- [EXERCISE DESCRIPTION] Each line from the one containing "568 259 667" through the last line of the data below is to be written out verbatim, and nothing more.

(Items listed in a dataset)
>>
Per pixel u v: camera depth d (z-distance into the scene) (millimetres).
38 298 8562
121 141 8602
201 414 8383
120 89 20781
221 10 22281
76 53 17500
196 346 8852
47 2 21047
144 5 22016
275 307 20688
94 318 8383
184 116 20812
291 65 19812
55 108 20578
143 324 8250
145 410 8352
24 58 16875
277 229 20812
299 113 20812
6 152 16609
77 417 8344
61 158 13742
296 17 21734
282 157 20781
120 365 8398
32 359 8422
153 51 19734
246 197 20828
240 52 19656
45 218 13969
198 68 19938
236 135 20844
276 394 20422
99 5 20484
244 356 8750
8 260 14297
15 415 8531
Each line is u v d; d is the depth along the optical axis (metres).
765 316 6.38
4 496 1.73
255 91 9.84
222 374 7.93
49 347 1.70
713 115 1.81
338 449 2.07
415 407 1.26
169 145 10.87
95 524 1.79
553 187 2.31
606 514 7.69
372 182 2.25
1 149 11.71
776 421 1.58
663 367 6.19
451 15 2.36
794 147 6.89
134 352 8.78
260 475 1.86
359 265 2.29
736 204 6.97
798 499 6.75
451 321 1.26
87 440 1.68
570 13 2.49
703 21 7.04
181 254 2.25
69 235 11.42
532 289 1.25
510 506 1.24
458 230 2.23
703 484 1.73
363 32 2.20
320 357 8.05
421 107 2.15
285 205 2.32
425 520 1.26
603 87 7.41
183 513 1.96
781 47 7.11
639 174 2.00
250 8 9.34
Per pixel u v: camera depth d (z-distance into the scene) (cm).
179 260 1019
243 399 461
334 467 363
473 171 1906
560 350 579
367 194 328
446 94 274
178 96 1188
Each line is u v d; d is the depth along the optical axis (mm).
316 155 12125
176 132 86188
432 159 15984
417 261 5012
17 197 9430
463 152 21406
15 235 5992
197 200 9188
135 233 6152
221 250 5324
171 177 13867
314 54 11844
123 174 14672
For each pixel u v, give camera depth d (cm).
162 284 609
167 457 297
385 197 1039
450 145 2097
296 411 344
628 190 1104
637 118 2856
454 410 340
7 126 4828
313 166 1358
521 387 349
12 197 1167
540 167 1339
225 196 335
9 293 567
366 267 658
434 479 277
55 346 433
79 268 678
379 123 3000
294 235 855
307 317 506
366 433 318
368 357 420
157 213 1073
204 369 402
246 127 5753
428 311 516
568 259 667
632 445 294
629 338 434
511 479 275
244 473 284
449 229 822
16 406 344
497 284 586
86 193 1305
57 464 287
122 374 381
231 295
<<
- [ANSWER SPACE]
568 259 667
632 445 294
629 338 434
511 479 275
244 473 284
449 229 822
16 406 344
497 284 586
86 193 1305
57 464 287
122 374 381
231 295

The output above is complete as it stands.